Riscrivi il brano sulla presentazione del libro a partire da "Un legame profondo, nato" e fino a "i due amici.", sostituendo "videoconferenza" con "collegamento video".

▶ Brano fornito
-- -- --

Angelo Di Tommaso affida la conclusione della presentazione del suo libro all’amico Salvatore Bisicchia, affetto da SLA

Data 20 Settembre 2026

Un legame profondo, nato più di venticinque anni fa all’Università di Catania, farà da cornice a un evento letterario incentrato sulla memoria, sul dialogo interiore e sull’identità. Il prossimo 9 ottobre, alle ore 17:30, l’Urban Center di Siracusa ospiterà la presentazione del nuovo libro di Angelo Di Tommaso, intitolato “L’uomo che parlava con il bambino – Dentro ogni uomo abita il suo fanciullo”.

​Il momento più significativo dell’incontro vedrà protagonista il dottor Salvatore Bisicchia, docente e amico storico dell’autore. Bisicchia, affetto da SLA (Sclerosi Laterale Amiotrofica), interverrà in videoconferenza per curare la conclusione dell’evento. Una scelta dettata da un affetto sincero e dalla profonda stima che lega i due amici.

-- -- --

▶ Dati in esame

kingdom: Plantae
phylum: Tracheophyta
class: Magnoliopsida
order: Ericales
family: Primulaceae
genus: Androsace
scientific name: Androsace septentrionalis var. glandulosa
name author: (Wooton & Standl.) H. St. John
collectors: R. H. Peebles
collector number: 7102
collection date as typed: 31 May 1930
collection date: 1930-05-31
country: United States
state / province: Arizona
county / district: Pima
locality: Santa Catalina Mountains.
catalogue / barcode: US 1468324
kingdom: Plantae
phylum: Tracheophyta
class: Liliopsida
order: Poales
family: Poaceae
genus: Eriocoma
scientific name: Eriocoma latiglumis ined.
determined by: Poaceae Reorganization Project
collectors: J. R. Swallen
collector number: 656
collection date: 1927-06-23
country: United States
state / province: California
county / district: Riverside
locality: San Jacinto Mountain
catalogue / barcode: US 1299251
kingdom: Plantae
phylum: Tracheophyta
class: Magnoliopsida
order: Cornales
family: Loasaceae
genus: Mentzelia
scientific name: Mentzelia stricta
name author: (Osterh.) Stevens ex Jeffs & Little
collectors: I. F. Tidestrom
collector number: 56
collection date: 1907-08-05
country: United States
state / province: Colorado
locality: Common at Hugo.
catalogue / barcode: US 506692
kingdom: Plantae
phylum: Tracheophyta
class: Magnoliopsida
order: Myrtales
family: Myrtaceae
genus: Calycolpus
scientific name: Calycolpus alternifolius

-- -- --

▶ Risultato
Un legame profondo, nato più di venticinque anni fa all’Università di Catania, farà da cornice a un evento letterario incentrato sulla memoria, sul dialogo interiore e sull’identità. Il prossimo 9 ottobre, alle ore 17:30, l’Urban Center di Siracusa ospiterà la presentazione del nuovo libro di Angelo Di Tommaso, intitolato “L’uomo che parlava con il bambino – Dentro ogni uomo abita il suo fanciullo”.

​Il momento più significativo dell’incontro vedrà protagonista il dottor Salvatore Bisicchia, docente e amico storico dell’autore. Bisicchia, affetto da SLA (Sclerosi Laterale Amiotrofica), interverrà in collegamento video per curare la conclusione dell’evento. Una scelta dettata da un affetto sincero e dalla profonda stima che lega i due amici.